* **DATA FOR THE TASK**
=-=-=-=-=
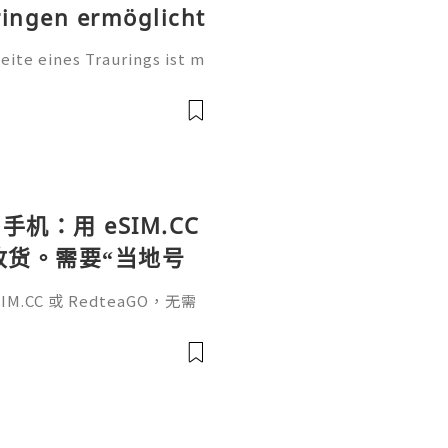
ringen ermöglicht
te eines Traurings ist m
tung. Sie ist eine persönl
, einen Namen, einen beso
手机：用 eSIM.CC
待收货。需要“当地号
、外卖、客户联
.CC 或 RedteaGO，无需
（明确提供通话短信套
信”（如打车、外卖、客户联
通话短信套餐）。长期多国移动办
Xesim，一次收货长期使用，
tps://esim.redteag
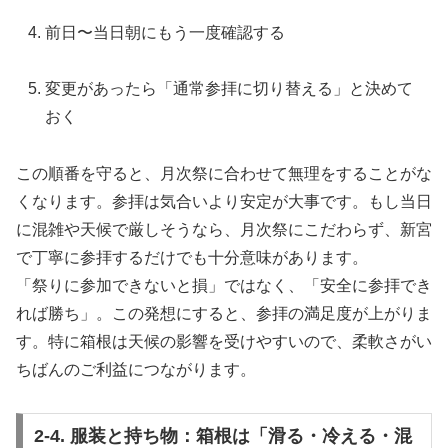
前日〜当日朝にもう一度確認する
変更があったら「通常参拝に切り替える」と決めて
おく
この順番を守ると、月次祭に合わせて無理をすることがな
くなります。参拝は気合いより安定が大事です。もし当日
に混雑や天候で厳しそうなら、月次祭にこだわらず、新宮
で丁寧に参拝するだけでも十分意味があります。
「祭りに参加できないと損」ではなく、「安全に参拝でき
れば勝ち」。この発想にすると、参拝の満足度が上がりま
す。特に箱根は天候の影響を受けやすいので、柔軟さがい
ちばんのご利益につながります。
2-4. 服装と持ち物：箱根は「滑る・冷える・混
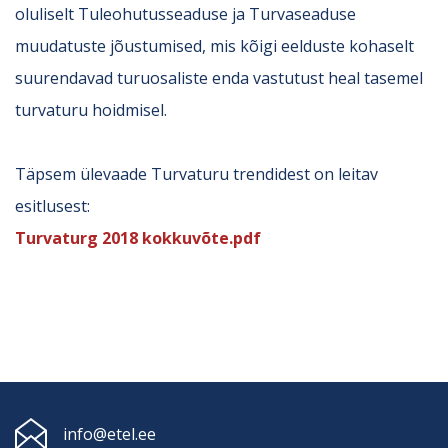
oluliselt Tuleohutusseaduse ja Turvaseaduse
muudatuste jõustumised, mis kõigi eelduste kohaselt
suurendavad turuosaliste enda vastutust heal tasemel
turvaturu hoidmisel.
Täpsem ülevaade Turvaturu trendidest on leitav
esitlusest:
Turvaturg 2018 kokkuvõte.pdf
info@etel.ee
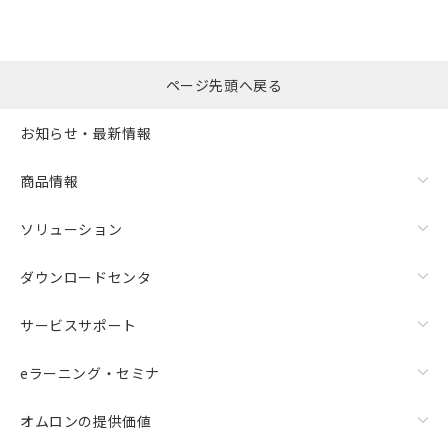
ページ先頭へ戻る
お知らせ・最新情報
商品情報
ソリューション
ダウンロードセンタ
サービスサポート
eラーニング・セミナ
オムロンの提供価値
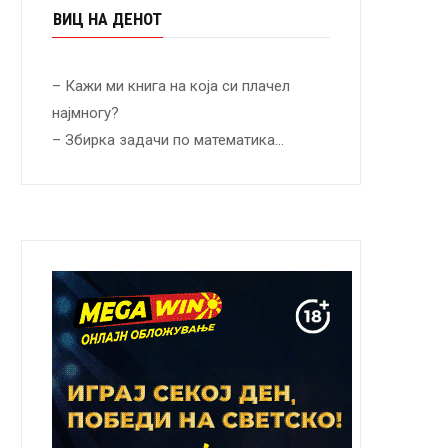
ВИЦ НА ДЕНОТ
– Кажи ми книга на која си плачел
најмногу?
– Збирка задачи по математика…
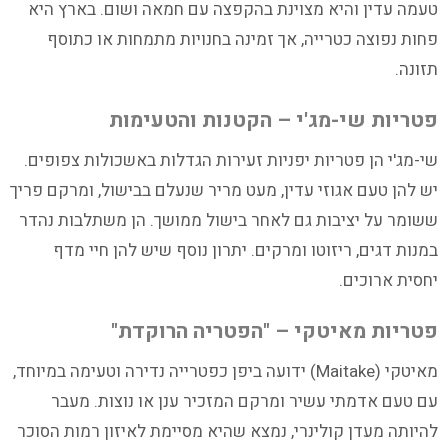
טעמה עדין והיא מצוינת בהקפצה עם חמאה ושום. בארץ היא
פחות נפוצה כטרייה, אך זמינה בחנויות מתמחות או כתוסף
תזונה.
פטריות שי-מג'י – הקטנות והטעימות
שי-מג'י הן פטריות יפניות זעירות הגדלות באשכולות צפופים.
יש להן טעם אגוזי עדין, מעט מריר שנעלם בבישול, ומרקם פריך
ששומר על יציבות גם לאחר בישול ממושך. הן משתלבות נהדר
במנות דגים, ריזוטו ומרקים. יתרון נוסף שיש להן חיי מדף
יחסית ארוכים.
פטריות מאיטקי – "הפטריה הרוקדת"
מאיטקי (Maitake) ידועה ביפן כפטרייה נדירה וטעימה במיוחד,
עם טעם אדמתי עשיר ומרקם המזכיר ענן או נוצות. מעבר
להיותה מעדן קולינרי, נמצא שהיא מסיימת לאיזון רמות הסוכר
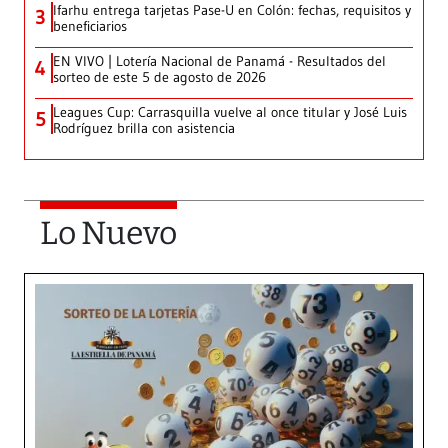
Ifarhu entrega tarjetas Pase-U en Colón: fechas, requisitos y
3
beneficiarios
EN VIVO | Lotería Nacional de Panamá - Resultados del
4
sorteo de este 5 de agosto de 2026
Leagues Cup: Carrasquilla vuelve al once titular y José Luis
5
Rodríguez brilla con asistencia
Lo Nuevo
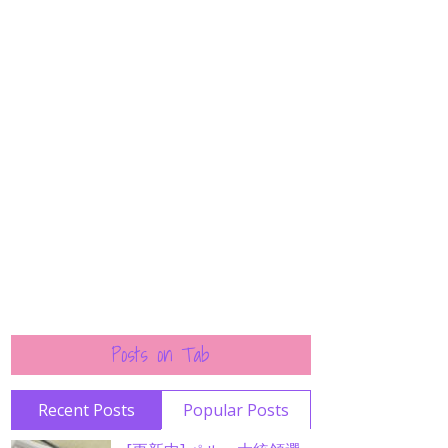
Posts on Tab
Recent Posts
Popular Posts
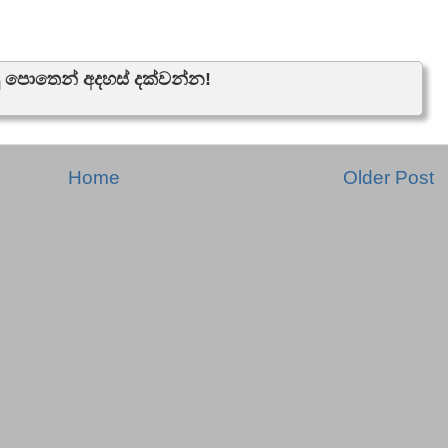
ු පොතෙන් අදහස් දක්වන්න!
Home
Older Post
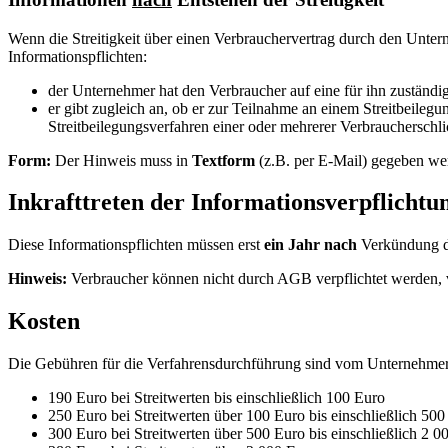
Wenn die Streitigkeit über einen Verbrauchervertrag durch den Unte
Informationspflichten:
der Unternehmer hat den Verbraucher auf eine für ihn zuständi
er gibt zugleich an, ob er zur Teilnahme an einem Streitbeilegun
Streitbeilegungsverfahren einer oder mehrerer Verbraucherschlich
Form:
Der Hinweis muss in
Textform
(z.B. per E-Mail) gegeben we
Inkrafttreten der Informationsverpflichtu
Diese Informationspflichten müssen erst
ein Jahr nach
Verkündung de
Hinweis:
Verbraucher können nicht durch AGB verpflichtet werden, vo
Kosten
Die Gebühren für die Verfahrensdurchführung sind vom Unternehmer 
190 Euro bei Streitwerten bis einschließlich 100 Euro
250 Euro bei Streitwerten über 100 Euro bis einschließlich 500
300 Euro bei Streitwerten über 500 Euro bis einschließlich 2 0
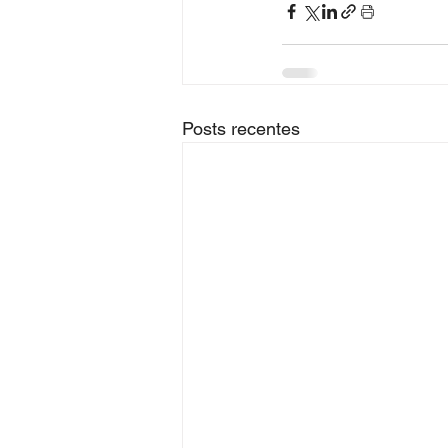
Posts recentes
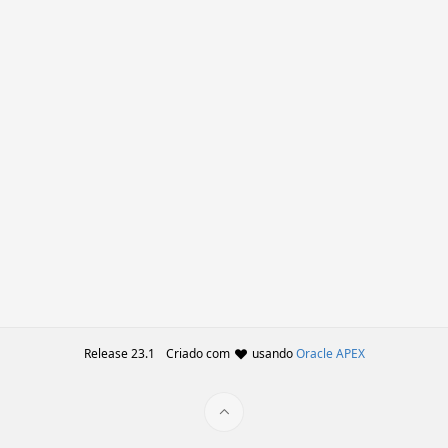
Release 23.1
Criado com
usando
Oracle APEX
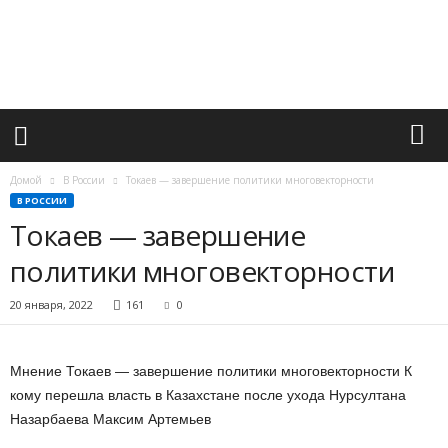
М
и
р
в
а
ж
н
ы
х
Домой
В России
Токаев — завершение политики многовекторности
с
В РОССИИ
о
Токаев — завершение
б
ы
политики многовекторности
т
и
20 января, 2022
161
0
й
Мнение Токаев — завершение политики многовекторности К
кому перешла власть в Казахстане после ухода Нурсултана
Назарбаева Максим Артемьев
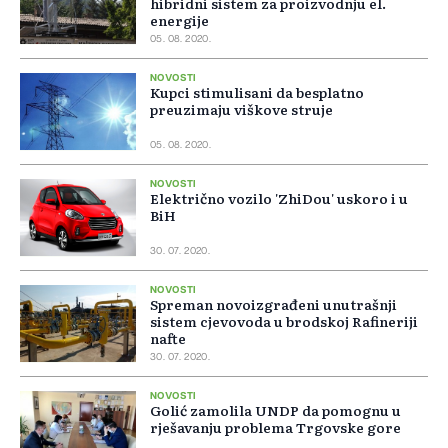
hibridni sistem za proizvodnju el.
energije
05. 08. 2020.
NOVOSTI
Kupci stimulisani da besplatno
preuzimaju viškove struje
05. 08. 2020.
NOVOSTI
Električno vozilo 'ZhiDou' uskoro i u
BiH
30. 07. 2020.
NOVOSTI
Spreman novoizgrađeni unutrašnji
sistem cjevovoda u brodskoj Rafineriji
nafte
30. 07. 2020.
NOVOSTI
Golić zamolila UNDP da pomognu u
rješavanju problema Trgovske gore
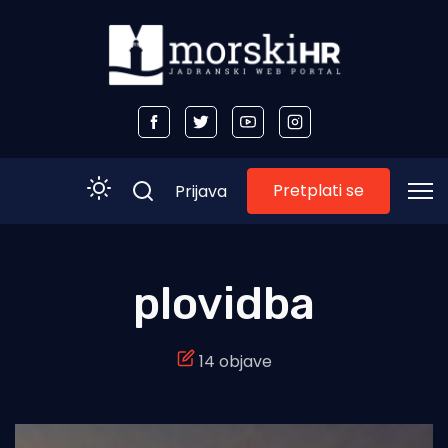
Pretplati se
Prijava
Početna
plovidba
Morski plus
14 objave
Morski TV
Obala
Otoci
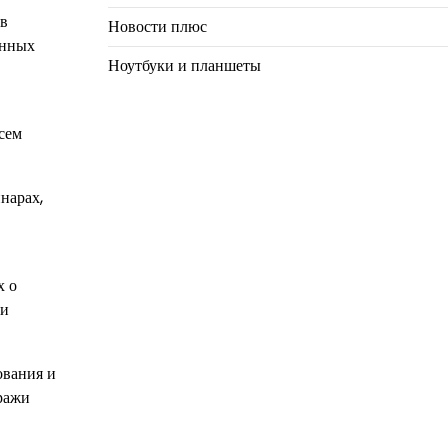
 в
Новости плюс
енных
Ноутбуки и планшеты
сем
нарах,
х о
 и
ования и
ражи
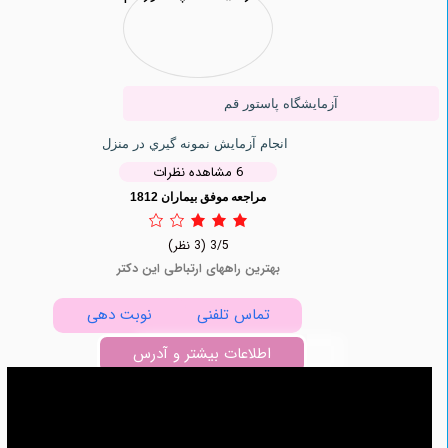
آزمایشگاه پاستور قم
انجام آزمایش نمونه گيري در منزل
6 مشاهده نظرات
مراجعه موفق بیماران 1812
3/5
(3 نظر)
بهترین راههای ارتباطی این دکتر
تماس تلفنی
نوبت دهی
اطلاعات بیشتر و آدرس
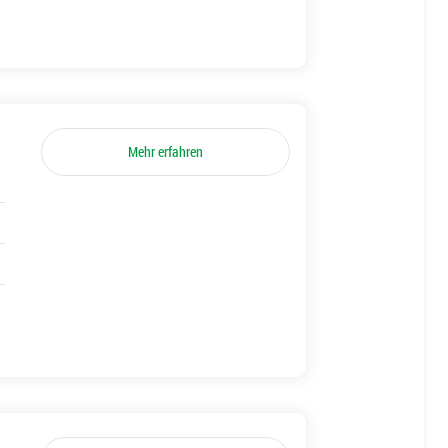
Mehr erfahren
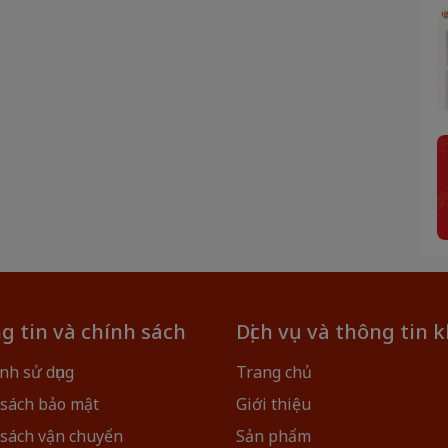
g tin và chính sách
Dịch vụ và thông tin 
nh sử dụng
Trang chủ
 sách bảo mật
Giới thiệu
 sách vận chuyển
Sản phẩm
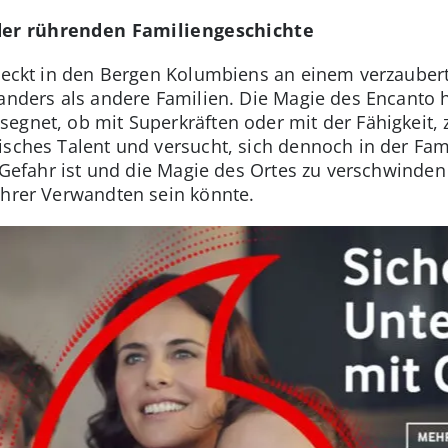
der rührenden Familiengeschichte
rsteckt in den Bergen Kolumbiens an einem verzaube
anders als andere Familien. Die Magie des Encanto h
gnet, ob mit Superkräften oder mit der Fähigkeit, z
isches Talent und versucht, sich dennoch in der Fami
 Gefahr ist und die Magie des Ortes zu verschwinden d
 ihrer Verwandten sein könnte.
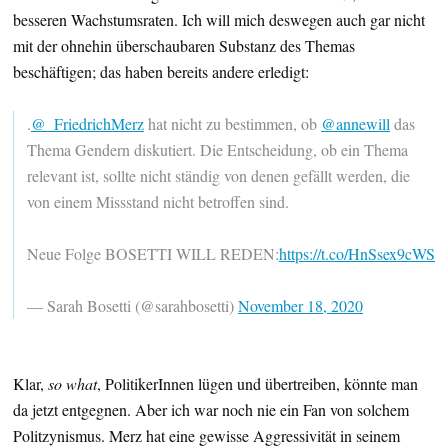
besseren Wachstumsraten. Ich will mich deswegen auch gar nicht
mit der ohnehin überschaubaren Substanz des Themas
beschäftigen; das haben bereits andere erledigt:
.
@_FriedrichMerz
hat nicht zu bestimmen, ob
@annewill
das
Thema Gendern diskutiert. Die Entscheidung, ob ein Thema
relevant ist, sollte nicht ständig von denen gefällt werden, die
von einem Missstand nicht betroffen sind.
Neue Folge BOSETTI WILL REDEN:
https://t.co/HnSsex9cWS
— Sarah Bosetti (@sarahbosetti)
November 18, 2020
Klar,
so what
, PolitikerInnen lügen und übertreiben, könnte man
da jetzt entgegnen. Aber ich war noch nie ein Fan von solchem
Politzynismus. Merz hat eine gewisse Aggressivität in seinem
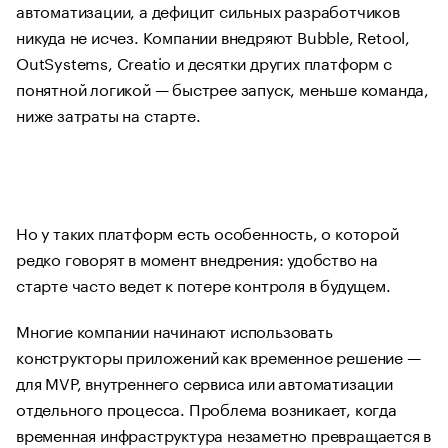
автоматизации, а дефицит сильных разработчиков
никуда не исчез. Компании внедряют Bubble, Retool,
OutSystems, Creatio и десятки других платформ с
понятной логикой — быстрее запуск, меньше команда,
ниже затраты на старте.
Но у таких платформ есть особенность, о которой
редко говорят в момент внедрения: удобство на
старте часто ведет к потере контроля в будущем.
Многие компании начинают использовать
конструкторы приложений как временное решение —
для MVP, внутреннего сервиса или автоматизации
отдельного процесса. Проблема возникает, когда
временная инфраструктура незаметно превращается в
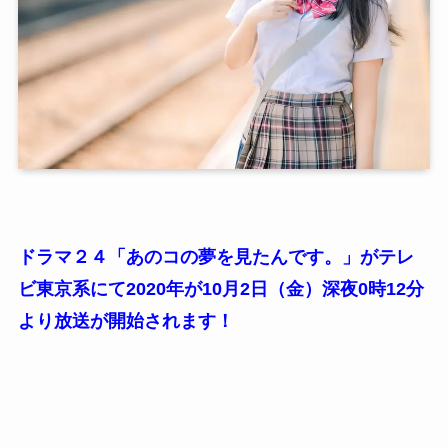
ドラマ２４「あのコの夢を見たんです。」がテレ
ビ東京系にて2020年が10月2日（金）深夜0時12分
より放送が開始されます！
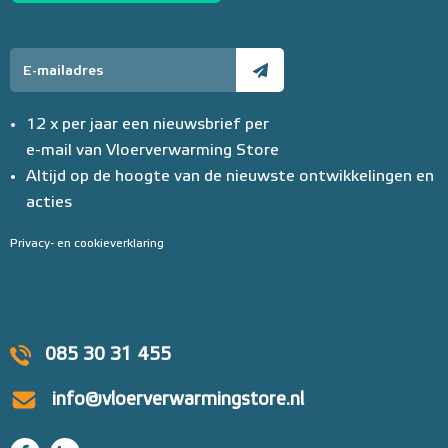
12 x per jaar een nieuwsbrief per
e-mail van Vloerverwarming Store
Altijd op de hoogte van de nieuwste ontwikkelingen en
acties
Privacy- en cookieverklaring
085 30 31 455
info@vloerverwarmingstore.nl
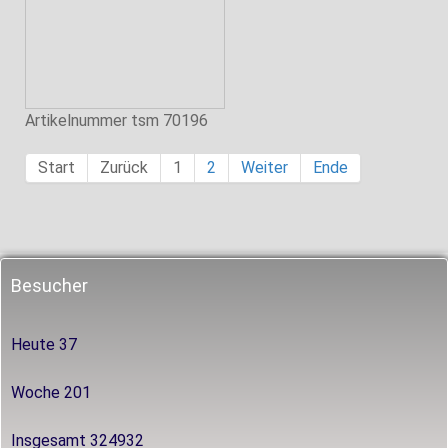
Artikelnummer
tsm 70196
Start
Zurück
1
2
Weiter
Ende
Besucher
Heute
37
Woche
201
Insgesamt
324932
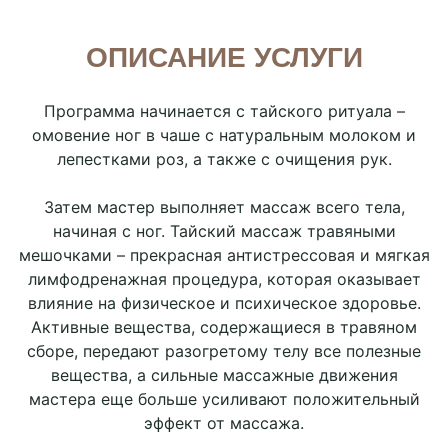
ОПИСАНИЕ УСЛУГИ
Программа начинается с тайского ритуала –
омовение ног в чаше с натуральным молоком и
лепестками роз, а также с очищения рук.
Затем мастер выполняет массаж всего тела,
начиная с ног. Тайский массаж травяными
мешочками – прекрасная антистрессовая и мягкая
лимфодренажная процедура, которая оказывает
влияние на физическое и психическое здоровье.
Активные вещества, содержащиеся в травяном
сборе, передают разогретому телу все полезные
вещества, а сильные массажные движения
мастера еще больше усиливают положительный
эффект от массажа.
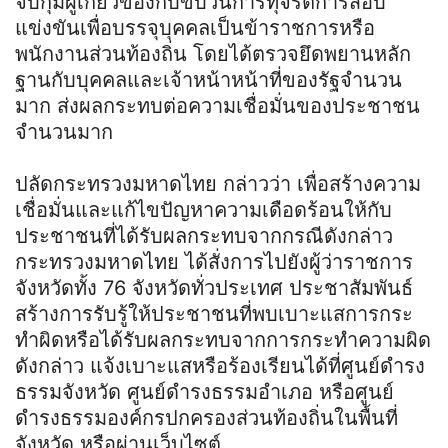
จับกุมผู้เกี่ยวข้องกับขบวนการทุจริตการสอบ
แข่งขันเพื่อบรรจุบุคคลเป็นข้าราชการหรือ
พนักงานส่วนท้องถิ่น โดยได้ตรวจยึดพยานหลัก
ฐานกับบุคคลและเจ้าหน้าหน้าที่ของรัฐจำนวน
มาก ส่งผลกระทบต่อความเชื่อมั่นของประชาชน
จำนวนมาก
ปลัดกระทรวงมหาดไทย กล่าวว่า เพื่อสร้างความ
เชื่อมั่นและแก้ไขปัญหาความเดือดร้อนให้กับ
ประชาชนที่ได้รับผลกระทบจากกรณีดังกล่าว
กระทรวงมหาดไทย ได้สั่งการไปยังผู้ว่าราชการ
จังหวัดทั้ง 76 จังหวัดทั่วประเทศ ประชาสัมพันธ์
สร้างการรับรู้ให้ประชาชนที่พบเบาะแสการกระ
ทำผิดหรือได้รับผลกระทบจากการกระทำความผิด
ดังกล่าว แจ้งเบาะแสหรือร้องเรียนได้ที่ศูนย์ดำรง
ธรรมจังหวัด ศูนย์ดำรงธรรมอำเภอ หรือศูนย์
ดำรงธรรมองค์กรปกครองส่วนท้องถิ่นในพื้นที่
จังหวัด หรือผ่านเว็บไซต์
=-=-=-=-=
* **ACTIVITY**
Starting at the line that contains "ОПИСАНИЕ УСЛУГИ" and continuing through the end of the material, reproduce the text with "натуральным молоком" substituted by "кокосовым молоком" and every other character unchanged. Omit the pictures from the output.

* **WRITTEN REPLY**
ОПИСАНИЕ УСЛУГИ
Программа начинается с тайского ритуала –
омовение ног в чаше с кокосовым молоком и
лепестками роз, а также с очищения рук.
Затем мастер выполняет массаж всего тела,
начиная с ног. Тайский массаж травяными
мешочками – прекрасная антистрессовая и мягкая
лимфодренажная процедура, которая оказывает
влияние на физическое и психическое здоровье.
Активные вещества, содержащиеся в травяном
сборе, передают разогретому телу все полезные
вещества, а сильные массажные движения
мастера еще больше усиливают положительный
эффект от массажа.
จับกุมผู้เกี่ยวข้องกับขบวนการทุจริตการสอบ
แข่งขันเพื่อบรรจุบุคคลเป็นข้าราชการหรือ
พนักงานส่วนท้องถิ่น โดยได้ตรวจยึดพยานหลัก
ฐานกับบุคคลและเจ้าหน้าหน้าที่ของรัฐจำนวน
มาก ส่งผลกระทบต่อความเชื่อมั่นของประชาชน
จำนวนมาก
ปลัดกระทรวงมหาดไทย กล่าวว่า เพื่อสร้างความ
เชื่อมั่นและแก้ไขปัญหาความเดือดร้อนให้กับ
ประชาชนที่ได้รับผลกระทบจากกรณีดังกล่าว
กระทรวงมหาดไทย ได้สั่งการไปยังผู้ว่าราชการ
จังหวัดทั้ง 76 จังหวัดทั่วประเทศ ประชาสัมพันธ์
สร้างการรับรู้ให้ประชาชนที่พบเบาะแสการกระ
ทำผิดหรือได้รับผลกระทบจากการกระทำความผิด
ดังกล่าว แจ้งเบาะแสหรือร้องเรียนได้ที่ศูนย์ดำรง
ธรรมจังหวัด ศูนย์ดำรงธรรมอำเภอ หรือศูนย์
ดำรงธรรมองค์กรปกครองส่วนท้องถิ่นในพื้นที่
จังหวัด หรือผ่านเว็บไซต์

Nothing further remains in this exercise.